Monday, May 11, 2009

Sacramento Opera, La Boheme, May 8, 2009

About the 30th time you see La Boheme, you begin to focus on the itty-bitty particulars. Thus, I am here to report that Sacramento Opera stage director Chuck Hudson opted for a bowl of pickled herring instead of the usual cartoonish prop-fish in the final scene, that the baguette was, indeed, employed in the mock duel (reinforced by a steel rod, no less), and that the sight gag used to demonstrate the failings of Musetta's new shoes was a naughty sit-down can-can.

A more important decision was the use of an upstairs loft over the tollgate in Act III, to host parts of the double-couple interplay - but this may not have been a decision at all, since the sets were borrowed from the University of Cincinnati. Brian Ruggaber's design is pretty nifty - the Paris skyline literally flies away to open up the fourth wall -but the higher elevation of the singers had the unfortunate effect of sending their voices directly into the flies. This added to the already-challenging acoustics of the Sacramento Community Theater and the sometimes overboisterous playing of Tim Rolek's orchestra.

Still, the production featured some strong young singers, equipped with quirks that were sometimes problematic, sometimes intriguing. This came through especially in the garrett scene, whose trio of hit arias did not strike gold the way they usually do. Adam Flowers was fighting his passagio in "Che gelida manina" (thought his top notes were fine), and NaGuanda Nobles sang a hurried "Mi chiamano Mimi" that refused to blossom in its usual fashion, not even at the rapturous turn when the spring sunrise comes to Mimi's windows.

With Flowers, this seemed to be simply a matter of warming up. He was back to form in the tollgate duet with Mimi, "Donde lieta usci," and downright captivating in his final-act duet with Marcello, "Ah, Mimi, tu piu non torni." As for Nobles, it turned out that "Mi chiamano" simply didn't take advantage of her outstanding feature, a sultry lower range that came to the fore in the tollgate scene and made the death scene even more devastating than usual.

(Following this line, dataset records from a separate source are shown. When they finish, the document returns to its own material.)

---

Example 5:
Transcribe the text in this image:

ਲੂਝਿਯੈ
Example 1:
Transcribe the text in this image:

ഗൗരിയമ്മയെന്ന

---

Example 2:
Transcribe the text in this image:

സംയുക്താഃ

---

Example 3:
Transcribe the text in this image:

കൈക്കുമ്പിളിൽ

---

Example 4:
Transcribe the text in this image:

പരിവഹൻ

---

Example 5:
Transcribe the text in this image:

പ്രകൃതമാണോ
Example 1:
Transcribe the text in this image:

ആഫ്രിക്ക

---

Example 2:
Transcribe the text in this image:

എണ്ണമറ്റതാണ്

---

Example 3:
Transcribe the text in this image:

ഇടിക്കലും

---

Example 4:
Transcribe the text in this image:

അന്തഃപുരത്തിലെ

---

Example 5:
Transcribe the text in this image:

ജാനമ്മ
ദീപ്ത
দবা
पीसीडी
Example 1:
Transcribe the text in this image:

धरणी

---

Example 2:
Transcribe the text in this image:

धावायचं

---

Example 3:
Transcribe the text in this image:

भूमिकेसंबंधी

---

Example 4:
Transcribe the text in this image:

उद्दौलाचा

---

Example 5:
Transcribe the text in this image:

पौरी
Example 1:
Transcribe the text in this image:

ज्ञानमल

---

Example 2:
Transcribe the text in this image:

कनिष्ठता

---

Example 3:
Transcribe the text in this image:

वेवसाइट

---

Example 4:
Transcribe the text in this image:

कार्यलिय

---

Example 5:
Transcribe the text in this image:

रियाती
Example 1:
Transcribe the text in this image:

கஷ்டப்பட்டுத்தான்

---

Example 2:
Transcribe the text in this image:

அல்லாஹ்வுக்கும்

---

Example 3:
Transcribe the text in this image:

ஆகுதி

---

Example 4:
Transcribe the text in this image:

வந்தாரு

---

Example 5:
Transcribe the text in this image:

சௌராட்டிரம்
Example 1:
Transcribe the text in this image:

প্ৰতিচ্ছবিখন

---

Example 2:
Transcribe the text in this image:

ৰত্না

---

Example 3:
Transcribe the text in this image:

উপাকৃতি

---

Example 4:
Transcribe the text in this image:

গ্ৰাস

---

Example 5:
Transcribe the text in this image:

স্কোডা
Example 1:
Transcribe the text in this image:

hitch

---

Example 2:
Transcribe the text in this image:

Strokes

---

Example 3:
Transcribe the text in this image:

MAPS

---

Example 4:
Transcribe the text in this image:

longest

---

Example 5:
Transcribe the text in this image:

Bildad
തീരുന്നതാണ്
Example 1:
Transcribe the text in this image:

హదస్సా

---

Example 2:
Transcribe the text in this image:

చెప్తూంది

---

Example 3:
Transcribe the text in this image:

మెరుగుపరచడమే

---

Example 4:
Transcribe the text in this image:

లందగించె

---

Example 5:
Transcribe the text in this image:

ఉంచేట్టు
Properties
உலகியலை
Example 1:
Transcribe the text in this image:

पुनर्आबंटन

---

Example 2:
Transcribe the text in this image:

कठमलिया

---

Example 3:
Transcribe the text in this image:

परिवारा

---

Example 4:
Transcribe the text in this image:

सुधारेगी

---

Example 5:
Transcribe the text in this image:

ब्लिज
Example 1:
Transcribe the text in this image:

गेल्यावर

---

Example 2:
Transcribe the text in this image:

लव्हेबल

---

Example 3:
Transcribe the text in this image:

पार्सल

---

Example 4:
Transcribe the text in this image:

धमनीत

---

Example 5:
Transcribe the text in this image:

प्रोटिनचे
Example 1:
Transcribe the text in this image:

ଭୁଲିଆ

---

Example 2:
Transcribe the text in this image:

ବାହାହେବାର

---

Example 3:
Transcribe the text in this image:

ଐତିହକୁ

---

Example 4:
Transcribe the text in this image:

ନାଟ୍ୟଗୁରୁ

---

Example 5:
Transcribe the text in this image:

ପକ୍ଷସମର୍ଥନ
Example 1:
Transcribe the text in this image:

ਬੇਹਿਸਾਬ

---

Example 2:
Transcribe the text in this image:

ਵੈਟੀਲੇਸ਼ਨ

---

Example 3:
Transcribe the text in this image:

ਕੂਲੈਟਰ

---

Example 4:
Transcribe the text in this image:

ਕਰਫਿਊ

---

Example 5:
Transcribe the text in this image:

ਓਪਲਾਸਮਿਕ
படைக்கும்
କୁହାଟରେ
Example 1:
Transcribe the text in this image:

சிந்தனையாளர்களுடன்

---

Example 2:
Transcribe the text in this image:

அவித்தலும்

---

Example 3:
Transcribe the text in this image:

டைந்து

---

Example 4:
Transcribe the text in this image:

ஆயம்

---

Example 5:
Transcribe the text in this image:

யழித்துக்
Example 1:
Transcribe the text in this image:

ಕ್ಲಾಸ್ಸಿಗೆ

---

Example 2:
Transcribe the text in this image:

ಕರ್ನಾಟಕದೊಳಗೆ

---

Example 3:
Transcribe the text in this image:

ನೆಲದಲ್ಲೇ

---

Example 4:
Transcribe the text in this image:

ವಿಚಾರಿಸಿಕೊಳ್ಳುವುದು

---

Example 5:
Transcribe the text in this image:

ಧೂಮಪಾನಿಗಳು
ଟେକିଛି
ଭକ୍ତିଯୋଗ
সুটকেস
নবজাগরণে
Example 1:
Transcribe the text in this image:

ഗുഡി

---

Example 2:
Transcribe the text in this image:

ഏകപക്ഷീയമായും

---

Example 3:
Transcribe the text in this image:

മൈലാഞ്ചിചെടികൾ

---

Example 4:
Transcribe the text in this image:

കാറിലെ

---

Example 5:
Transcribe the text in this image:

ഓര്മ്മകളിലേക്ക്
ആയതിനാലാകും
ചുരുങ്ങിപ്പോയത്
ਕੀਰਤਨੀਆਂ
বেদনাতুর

I am forever amazed by Rochelle Bard's chameleonic ability to match her voice to a role. Though she's capable of broadening her tone to the depth of a lyric-dramatic when it's called for, she chose to rule that quality out completely and sing Musetta as a pure Rossinian lyric. This added an extra degree of coloratura to Musetta's famed Waltz, and allowed Bard to reveal, through deft phrasing and a gorgeous final messa di voce, the longing behind her character's seeming bragadoccio. She also does a pretty good can-can, and bosses around her Alcindoro (Burr Phillips) in an extremely amusing fashion.

As for Marcello, who continues to be my favorite of the bohemians, Nicolai Janitzky is not much more than perfect, his baritone resounding but never forced, his characterization a fine balance of Marcello's machismo and painterly sensitivity. He was the other reason that the final Marcello/Rodolfo duet achieved such a profound level of intensity. (And a brief plaudit for Tom Corbeil, who did a fine job with Colline's Coat Aria.)

Sacramento Opera's volunteer chorus was superbly energetic; Hudson led them to a degree of barely controlled chaos in the Cafe Momus scene, which is just about right (and did so without the usual scrambling children). The silver lining to the orchestra's occasional overplaying was that they were also spot-on, bringing out all the fine colors of Puccini's score. I also enjoyed the company's supertitle projection, which allowed for additional lines to be added to a single frame. This allowed the translations to more closely match the singing.

The sign of a masterwork is that, even on a 30th viewing, the listener is still making discoveries, and this time I made at least two. One arrived as Musetta was warming Mimi's medicine over a candle, saying, "Don't let the flame go out." I apologize to librettists Giacosa and Illica for not noticing this before. The other was the suspended note from the strings at the moment of Mimi's death. Puccini is the master of playing the audience's emotions, and yes, you bastard, for the 30th time you made me cry.